I may try lower rez video to see if it is because I am running mostly HD content. But I doubt it will change things as I know it isn't a hardware issue meaning I know the Touchpad has the resources to display the content because on the WebOS side I can run the content just fine using KalemSoft Media Player which I would have stuck with except this CM7 Alpha is the BOMB!! And Kalem doesn't support .MKV soft subs.

I know I am not alone in this as in the "TouchPad Cyanogen Master Thread" I saw another report (I think page 57?) by a davidevan84 with I believe the same issue.

Just wondering if:

1. There is information on this, and a possible fix (fingers crossed)
2. There are any others experiencing this
3. And or if this is being looked at or reported as I don't want to submit this on the issues page in Google Code if someone else has already done so.

Thanks,


----------



## chart8006 (Oct 14, 2011)

I can't get video on YouTube. Sound is ok. Have tried reloading from zip file and download from market.

QUOTE=imutau;171244]Sorry if this was mentioned before in another thread but since the Alpha release this board has gotten crazy and impossible to find information on my issue.

Not sure if this is along the lines of the video overlay issues this build has BUT I have tried to run video from a media folder I created on the CM7 side, using the below free players without success:

1. MX Video Player (including ARM 7 and ARM 6 versions....It was worth a shot!!) 
2. MoboPlayer
3. Meridian
4. Rock Player Lite

It usually hangs at a black screen (trying to open the video) or freezes at the video selection menu and I get for example with MoboPlayer a "Activity MoboPlayer (in application MoboPlayer) is not responding. Force Close / Wait / Report" type message. Some players allow for soft or hardware optimization and I have tried both without success.

I may try lower rez video to see if it is because I am running mostly HD content. But I doubt it will change things as I know it isn't a hardware issue meaning I know the Touchpad has the resources to display the content because on the WebOS side I can run the content just fine using KalemSoft Media Player which I would have stuck with except this CM7 Alpha is the BOMB!! And Kalem doesn't support .MKV soft subs.

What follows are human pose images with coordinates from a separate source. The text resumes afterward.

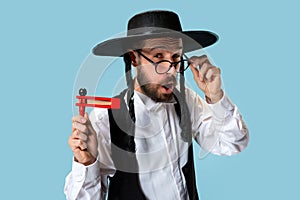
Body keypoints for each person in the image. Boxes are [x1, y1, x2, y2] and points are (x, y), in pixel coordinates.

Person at [64, 10, 249, 200]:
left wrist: (215, 96)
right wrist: (86, 161)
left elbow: (232, 143)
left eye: (176, 58)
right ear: (134, 59)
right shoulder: (105, 121)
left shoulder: (186, 100)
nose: (170, 70)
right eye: (159, 56)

I know I am not alone in this as in the "TouchPad Cyanogen Master Thread" I saw another report (I think page 57?) by a davidevan84 with I believe the same issue.

Just wondering if:

1. There is information on this, and a possible fix (fingers crossed)
2. There are any others experiencing this
3. And or if this is being looked at or reported as I don't want to submit this on the issues page in Google Code if someone else has already done so.

Thanks,[/QUOTE]


----------



## imutau (Oct 7, 2011)

chart8006 said:


> I can't get video on YouTube. Sound is ok. Have tried reloading from zip file and download from market.


Can't say that I have that problem? I just downloaded YouTube from the Android Market and it seems to work fine with video and audio.


----------



## dattack (Jul 5, 2011)

I don't go into youtube much but it only works in landscape mode for me.


----------



## imutau (Oct 7, 2011)

Just an update. I had some older videos from when I was running it on the WebOS side and I got one of them to load using MX Player. I booted into WebOS then back int CM7 and video started working. But it might not have been the reboot and still a resolution thing. Some of the higher HD content doesn't work. I'll probably do some tests with some video I have and see what resolutions are supported. I do know: I could not get the below resolution to work:

Does Not Run:

1280x720 h264 AAC (.mkv)
1280x720 AVC (.mp4)
848x480 AVC (.mkv)
960x540 H264 AAC (.mp4)

Can Run:

624x352 XivD (.avi) (After booting to WebOS and back)


----------



## imutau (Oct 7, 2011)

dattack said:


> I don't go into youtube much but it only works in landscape mode for me.


Same for me. I do portrait and the video is covered by the tabbed info (Info / Related Videos / Comments). It's weird.


----------



## imutau (Oct 7, 2011)

Deleted


----------